Stored data entries:
━━━━
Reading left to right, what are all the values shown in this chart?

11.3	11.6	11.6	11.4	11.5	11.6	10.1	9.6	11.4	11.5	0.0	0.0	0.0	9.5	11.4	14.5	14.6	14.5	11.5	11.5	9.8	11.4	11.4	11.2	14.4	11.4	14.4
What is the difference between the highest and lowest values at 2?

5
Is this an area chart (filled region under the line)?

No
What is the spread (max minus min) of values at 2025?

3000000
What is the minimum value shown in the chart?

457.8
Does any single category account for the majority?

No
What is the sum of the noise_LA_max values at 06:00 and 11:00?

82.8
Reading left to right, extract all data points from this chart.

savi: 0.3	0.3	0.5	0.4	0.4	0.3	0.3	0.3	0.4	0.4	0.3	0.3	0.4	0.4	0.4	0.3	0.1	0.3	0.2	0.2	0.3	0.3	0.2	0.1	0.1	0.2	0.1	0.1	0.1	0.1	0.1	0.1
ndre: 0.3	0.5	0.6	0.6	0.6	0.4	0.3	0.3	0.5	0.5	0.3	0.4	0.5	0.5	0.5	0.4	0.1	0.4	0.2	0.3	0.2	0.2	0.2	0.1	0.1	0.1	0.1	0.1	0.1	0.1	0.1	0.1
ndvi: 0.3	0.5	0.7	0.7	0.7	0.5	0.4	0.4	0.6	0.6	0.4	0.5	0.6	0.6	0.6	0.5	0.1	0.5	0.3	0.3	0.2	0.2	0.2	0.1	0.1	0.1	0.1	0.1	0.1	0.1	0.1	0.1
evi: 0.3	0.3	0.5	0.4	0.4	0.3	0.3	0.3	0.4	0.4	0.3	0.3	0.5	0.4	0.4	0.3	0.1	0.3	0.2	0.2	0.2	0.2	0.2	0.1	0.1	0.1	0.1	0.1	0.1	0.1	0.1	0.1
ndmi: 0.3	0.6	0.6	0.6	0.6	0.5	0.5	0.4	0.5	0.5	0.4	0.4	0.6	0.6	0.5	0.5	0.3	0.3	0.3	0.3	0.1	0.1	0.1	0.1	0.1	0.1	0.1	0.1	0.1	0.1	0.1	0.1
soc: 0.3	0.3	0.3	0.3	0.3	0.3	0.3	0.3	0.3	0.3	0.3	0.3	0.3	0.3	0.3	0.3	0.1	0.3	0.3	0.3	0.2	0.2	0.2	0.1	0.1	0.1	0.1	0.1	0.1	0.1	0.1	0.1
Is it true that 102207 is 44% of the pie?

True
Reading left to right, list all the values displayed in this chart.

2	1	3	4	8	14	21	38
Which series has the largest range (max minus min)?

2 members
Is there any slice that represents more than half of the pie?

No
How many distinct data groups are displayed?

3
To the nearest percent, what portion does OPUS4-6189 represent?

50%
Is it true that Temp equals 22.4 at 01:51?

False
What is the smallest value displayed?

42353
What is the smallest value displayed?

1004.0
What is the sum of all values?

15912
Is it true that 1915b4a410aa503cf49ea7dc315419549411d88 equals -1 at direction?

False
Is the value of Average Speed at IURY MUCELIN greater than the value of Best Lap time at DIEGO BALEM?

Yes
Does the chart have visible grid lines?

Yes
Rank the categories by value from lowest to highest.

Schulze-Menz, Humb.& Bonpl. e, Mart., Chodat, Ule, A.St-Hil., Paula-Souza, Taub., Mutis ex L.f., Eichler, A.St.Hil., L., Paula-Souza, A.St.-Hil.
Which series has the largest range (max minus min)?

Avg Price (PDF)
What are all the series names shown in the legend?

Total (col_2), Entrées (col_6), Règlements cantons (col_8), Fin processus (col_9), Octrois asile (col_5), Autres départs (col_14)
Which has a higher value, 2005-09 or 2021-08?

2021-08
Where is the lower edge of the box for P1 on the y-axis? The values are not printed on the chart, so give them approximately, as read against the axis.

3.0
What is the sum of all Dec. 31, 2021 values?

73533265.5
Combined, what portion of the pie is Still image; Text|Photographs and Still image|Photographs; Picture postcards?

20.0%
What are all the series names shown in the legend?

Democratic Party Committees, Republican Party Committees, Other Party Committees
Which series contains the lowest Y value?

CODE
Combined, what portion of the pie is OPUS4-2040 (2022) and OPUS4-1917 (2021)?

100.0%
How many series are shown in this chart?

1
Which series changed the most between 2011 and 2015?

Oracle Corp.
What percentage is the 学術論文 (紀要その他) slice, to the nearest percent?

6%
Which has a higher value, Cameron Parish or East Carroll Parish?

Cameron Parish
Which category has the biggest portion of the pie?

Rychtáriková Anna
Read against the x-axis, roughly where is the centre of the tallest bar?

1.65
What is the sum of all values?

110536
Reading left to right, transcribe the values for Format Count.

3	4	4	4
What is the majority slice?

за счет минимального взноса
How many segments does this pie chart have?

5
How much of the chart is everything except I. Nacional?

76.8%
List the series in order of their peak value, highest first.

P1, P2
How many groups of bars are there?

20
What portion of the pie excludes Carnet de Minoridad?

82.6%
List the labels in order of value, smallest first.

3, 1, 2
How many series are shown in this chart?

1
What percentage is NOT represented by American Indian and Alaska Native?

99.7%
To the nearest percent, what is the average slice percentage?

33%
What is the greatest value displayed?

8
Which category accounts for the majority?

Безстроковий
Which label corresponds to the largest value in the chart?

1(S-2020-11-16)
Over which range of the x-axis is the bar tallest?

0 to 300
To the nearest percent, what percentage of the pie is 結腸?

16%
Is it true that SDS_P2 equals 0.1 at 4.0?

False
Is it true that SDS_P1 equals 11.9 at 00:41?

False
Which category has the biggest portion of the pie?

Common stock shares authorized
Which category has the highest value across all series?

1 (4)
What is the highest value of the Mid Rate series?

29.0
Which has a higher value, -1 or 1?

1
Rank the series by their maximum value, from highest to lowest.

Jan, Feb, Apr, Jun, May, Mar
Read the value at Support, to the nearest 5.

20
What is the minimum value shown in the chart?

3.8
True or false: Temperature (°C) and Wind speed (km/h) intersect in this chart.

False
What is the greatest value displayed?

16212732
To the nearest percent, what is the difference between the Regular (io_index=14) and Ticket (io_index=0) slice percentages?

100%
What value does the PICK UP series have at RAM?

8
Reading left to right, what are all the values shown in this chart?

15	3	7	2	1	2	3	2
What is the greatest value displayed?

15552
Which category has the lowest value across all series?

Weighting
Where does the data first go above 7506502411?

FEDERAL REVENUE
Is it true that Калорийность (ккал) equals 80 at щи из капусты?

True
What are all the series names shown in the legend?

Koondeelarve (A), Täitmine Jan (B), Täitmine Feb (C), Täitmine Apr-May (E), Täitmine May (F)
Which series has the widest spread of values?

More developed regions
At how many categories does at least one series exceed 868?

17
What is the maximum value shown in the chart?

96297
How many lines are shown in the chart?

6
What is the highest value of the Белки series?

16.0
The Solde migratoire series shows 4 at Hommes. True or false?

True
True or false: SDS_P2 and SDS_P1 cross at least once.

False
━━━━
◆ Task description
Find each line in the records containing the word "lowest" and copy those lines out in full.

◆ Answer space
What is the difference between the highest and lowest values at 2?
Rank the categories by value from lowest to highest.
Which series contains the lowest Y value?
Rank the series by their maximum value, from highest to lowest.
Which category has the lowest value across all series?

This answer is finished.